Starting at the line that contains "Taktické uzavřené balistické", write out every line to the end of the records below exactly, and leave out the pictures.

----- Input data

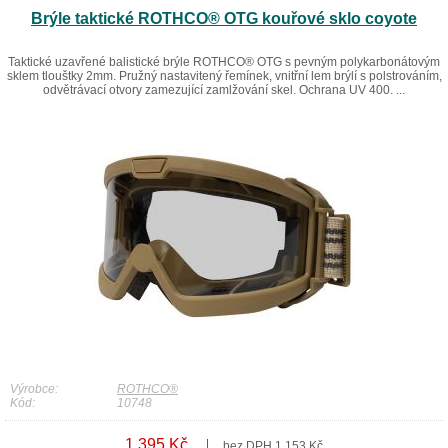
Brýle taktické ROTHCO® OTG kouřové sklo coyote
Taktické uzavřené balistické brýle ROTHCO® OTG s pevným polykarbonátovým
sklem tlouštky 2mm. Pružný nastavitený řemínek, vnitřní lem brýlí s polstrováním,
odvětrávací otvory zamezující zamlžování skel. Ochrana UV 400. ...
Výrobce:
ROTHCO®
Kód:
10748
1 395 Kč
bez DPH 1 153 Kč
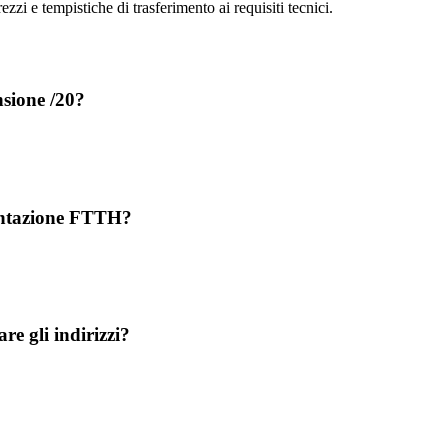
zzi e tempistiche di trasferimento ai requisiti tecnici.
nsione /20?
mentazione FTTH?
e gli indirizzi?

----------

• **Task result**
Taktické uzavřené balistické brýle ROTHCO® OTG s pevným polykarbonátovým
sklem tlouštky 2mm. Pružný nastavitený řemínek, vnitřní lem brýlí s polstrováním,
odvětrávací otvory zamezující zamlžování skel. Ochrana UV 400. ...
Výrobce:
ROTHCO®
Kód:
10748
1 395 Kč
bez DPH 1 153 Kč
zzi e tempistiche di trasferimento ai requisiti tecnici.
nsione /20?
mentazione FTTH?
e gli indirizzi?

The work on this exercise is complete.